Two of the tracks are jazz standards, “Laura,” and George Shearing’s classic “Lullaby of Birdland.” The rest of the pieces are a mix of original compositions that would never become part of Piazzolla’s repertoire, older songs in a new guise and also hints at the Piazzolla to come. “Counterpoint,” with its fugal structure, later developed fully in pieces such as “Fuga y Misterio;” “Dedita,” a piece written for his then-wife Odette ‘Dedé’ Wolff; “Show Off,” a new spin of “Para Lucirse,” a tango he had already arranged for tango master Anibal Troilo’s orchestra. And then there’s “Triunfal,” the piece that, in Piazzolla’s lore, he showed to fabled teacher Nadia Boulanger who then, impressed, encouraged him to continue writing tangos. Ironically, Aslan points out, the piece here becomes “almost hard bop.”

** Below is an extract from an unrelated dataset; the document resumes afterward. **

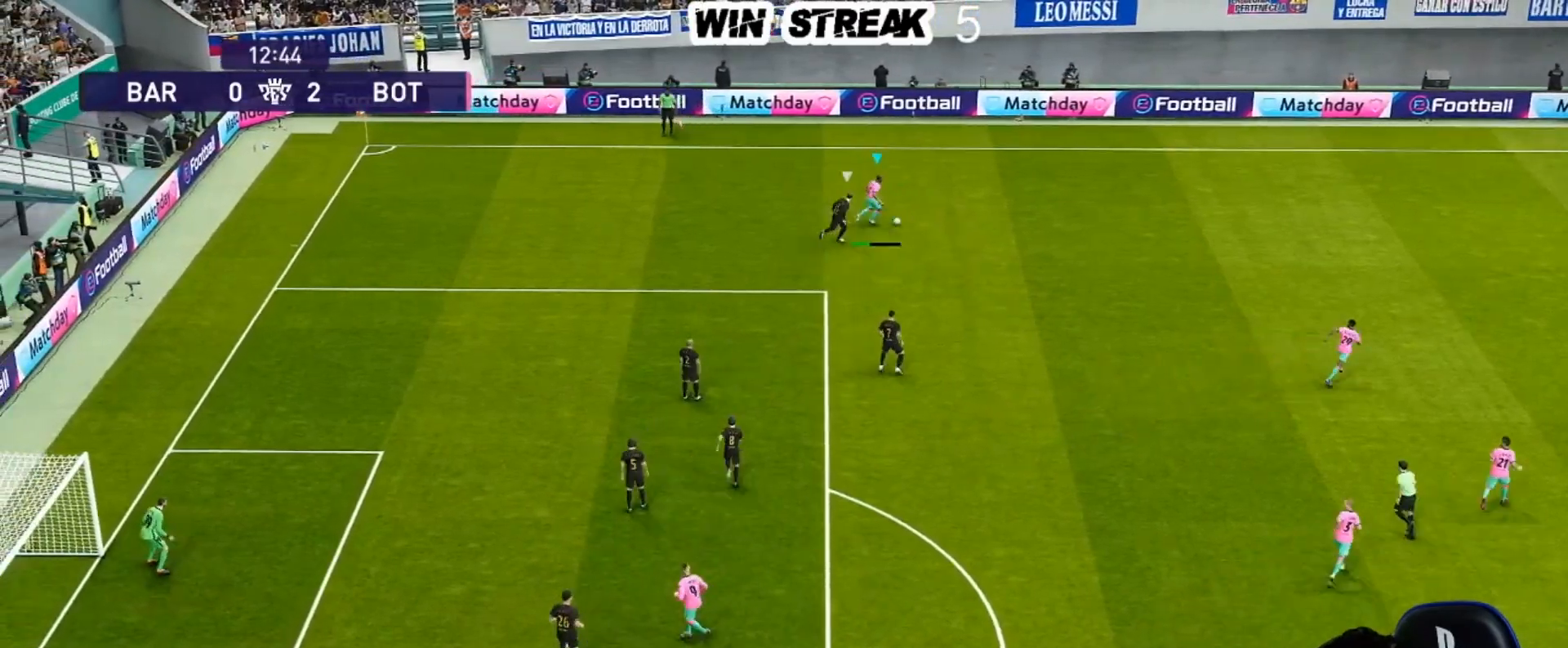
{"buttons": [], "left_stick": "down-left", "right_stick": "center", "events": [[133, "left_stick", "center"], [483, "left_stick", "down-left"]]}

“I did not set out to re-harmonize or change his writing at all, or to add any of my ideas,” he explains. “That was a self-imposed limitation — but also I did not need to. The objective was to reformulate the arrangements so that the individual contributions of each musician were allowed to flourish.” For Aslan, Piazzolla in Brooklyn was a chance to finally address Piazzolla in his own terms. “He was a model and an inspiration for my work,” he says. “But I also systematically avoided his music. I always felt that it was too strong and defined, and that his own interpretations very rarely have been surpassed. In Piazzolla in Brooklyn I found my own way into Piazzolla’s music, a place where I could create my own world and actually interact with him.”